B = trials in which the authors either did not report an allocation concealment approach at all or reported an approach that did not fall into one of the other categories.
C = trials in which concealment was inadequate (such as alternation or reference to case record numbers or to dates of birth).

Where the method used to conceal allocation was not clearly reported, the author(s) will be contacted for clarification, if possible. We will then compare the allocated scores and resolve any differences by discussion.

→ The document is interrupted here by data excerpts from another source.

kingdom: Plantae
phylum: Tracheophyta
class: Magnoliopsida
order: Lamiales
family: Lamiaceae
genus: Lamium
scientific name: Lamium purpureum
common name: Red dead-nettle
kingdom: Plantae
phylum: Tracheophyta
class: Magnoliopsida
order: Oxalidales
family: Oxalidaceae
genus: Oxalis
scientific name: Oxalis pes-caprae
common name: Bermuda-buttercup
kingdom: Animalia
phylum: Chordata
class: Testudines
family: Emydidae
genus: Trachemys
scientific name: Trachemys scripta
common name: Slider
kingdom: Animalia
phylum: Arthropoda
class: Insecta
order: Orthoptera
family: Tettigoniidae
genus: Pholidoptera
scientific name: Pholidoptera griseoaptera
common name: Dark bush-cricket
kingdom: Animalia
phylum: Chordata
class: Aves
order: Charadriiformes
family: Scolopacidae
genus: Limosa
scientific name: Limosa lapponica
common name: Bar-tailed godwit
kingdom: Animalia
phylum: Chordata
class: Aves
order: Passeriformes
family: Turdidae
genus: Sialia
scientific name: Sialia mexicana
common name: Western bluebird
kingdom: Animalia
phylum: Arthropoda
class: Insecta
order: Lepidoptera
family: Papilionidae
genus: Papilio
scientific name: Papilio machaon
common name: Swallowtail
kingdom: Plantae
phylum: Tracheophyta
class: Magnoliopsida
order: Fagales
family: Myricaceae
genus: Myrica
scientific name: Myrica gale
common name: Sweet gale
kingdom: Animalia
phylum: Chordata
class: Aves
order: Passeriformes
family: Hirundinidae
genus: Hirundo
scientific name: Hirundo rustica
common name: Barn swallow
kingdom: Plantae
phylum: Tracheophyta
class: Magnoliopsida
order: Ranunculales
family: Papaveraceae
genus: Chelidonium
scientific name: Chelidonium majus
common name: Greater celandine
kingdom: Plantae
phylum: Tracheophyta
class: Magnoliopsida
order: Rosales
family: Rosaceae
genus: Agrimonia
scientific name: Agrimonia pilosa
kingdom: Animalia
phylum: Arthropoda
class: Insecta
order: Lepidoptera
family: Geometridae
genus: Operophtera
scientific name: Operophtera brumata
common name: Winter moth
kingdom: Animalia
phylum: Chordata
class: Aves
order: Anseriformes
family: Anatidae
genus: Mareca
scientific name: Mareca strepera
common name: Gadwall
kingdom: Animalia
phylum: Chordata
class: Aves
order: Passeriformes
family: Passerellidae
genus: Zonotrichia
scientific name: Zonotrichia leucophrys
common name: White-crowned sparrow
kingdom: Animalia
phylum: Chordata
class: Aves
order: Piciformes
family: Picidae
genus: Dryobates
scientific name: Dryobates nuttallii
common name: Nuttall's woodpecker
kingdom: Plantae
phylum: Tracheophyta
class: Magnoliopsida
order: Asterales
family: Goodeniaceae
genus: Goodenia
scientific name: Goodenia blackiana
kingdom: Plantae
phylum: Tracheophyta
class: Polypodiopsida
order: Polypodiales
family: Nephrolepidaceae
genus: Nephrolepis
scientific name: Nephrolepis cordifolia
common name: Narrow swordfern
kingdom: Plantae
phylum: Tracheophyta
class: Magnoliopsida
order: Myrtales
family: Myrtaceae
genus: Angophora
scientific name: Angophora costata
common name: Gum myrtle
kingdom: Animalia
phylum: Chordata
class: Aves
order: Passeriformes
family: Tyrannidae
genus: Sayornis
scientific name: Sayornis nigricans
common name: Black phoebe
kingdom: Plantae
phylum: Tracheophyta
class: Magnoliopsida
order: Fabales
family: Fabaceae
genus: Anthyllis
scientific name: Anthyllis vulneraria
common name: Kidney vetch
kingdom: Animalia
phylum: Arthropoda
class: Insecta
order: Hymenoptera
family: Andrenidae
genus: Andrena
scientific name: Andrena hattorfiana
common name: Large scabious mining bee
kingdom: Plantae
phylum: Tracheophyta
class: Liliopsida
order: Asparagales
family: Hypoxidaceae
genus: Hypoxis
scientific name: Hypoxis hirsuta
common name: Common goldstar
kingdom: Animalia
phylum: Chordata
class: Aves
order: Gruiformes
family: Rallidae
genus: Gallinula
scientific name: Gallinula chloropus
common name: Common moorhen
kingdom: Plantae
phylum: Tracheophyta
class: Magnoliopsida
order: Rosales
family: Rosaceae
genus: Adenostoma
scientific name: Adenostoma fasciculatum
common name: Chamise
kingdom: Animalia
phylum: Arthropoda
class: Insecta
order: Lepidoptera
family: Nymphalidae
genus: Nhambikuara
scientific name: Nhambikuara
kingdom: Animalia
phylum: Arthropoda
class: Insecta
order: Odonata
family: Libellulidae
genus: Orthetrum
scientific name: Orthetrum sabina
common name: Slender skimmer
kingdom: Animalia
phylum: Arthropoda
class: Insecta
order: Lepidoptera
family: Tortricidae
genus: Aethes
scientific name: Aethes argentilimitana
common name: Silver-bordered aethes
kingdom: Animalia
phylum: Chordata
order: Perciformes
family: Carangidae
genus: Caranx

Both authors will independently assess overall quality of each trial according to the method of Jadad 1996.

Data extraction
Data from studies meeting inclusion criteria will be entered into a computer spreadsheet. Authors will perform this process independently, and compare the results. The data to be extracted will consist of:

  • study characteristics: number of participants, method of allocation, type of study, participant selection, treatment regimen of the antidote, details of concurrent treatments;

  • outcome measures listed above, including standard deviations if applicable.

Analysis
We will calculate relative risk (RR) of death plus 95% confidence interval (CI), such that a relative risk of more than 1 indicates a higher risk of death (or serious dysrhythmias, etc) in the first group named. We will use relative risk because it is more readily applied to the clinical situation. For continuous data the weighted mean difference (WMD) plus 95%CI will be used.

If the data are suited to meta‐analysis, a random‐effects model relevant to the data (dichotomous or continuous) will be used given that heterogeneity between studies is likely. The presence of heterogeneity of the observed treatment effects will be assessed using the I2 statistic, which describes the percentage of total variation across studies due to heterogeneity rather than chance. A value of 0% indicates no observed heterogeneity, and larger values show increasing heterogeneity. Where heterogeneity appears significant, pooled results will be interpreted with caution.

Subgroup analysis will be performed only where a number of studies using the same intervention (e.g. multi‐dose activated charcoal or Fab antitoxin) are located. We will consider:

  • time to presentation: the sooner that management is initiated following acute poisoning, the more likely it is to be effective;

  • severity of toxicity (symptomatic patients versus those with severe toxicity as defined in Roberts 2005): there is a wide range of severity. Trivial poisonings where no effect is possible are relatively common. Conversely, many patients present in a moribund state where any intervention is unlikely to have time to be effective. Patients with severe poisoning who are not about to expire are those who are most likely to benefit from a treatment.

If the data are not suited to meta‐analysis, we will discuss them in a narrative review.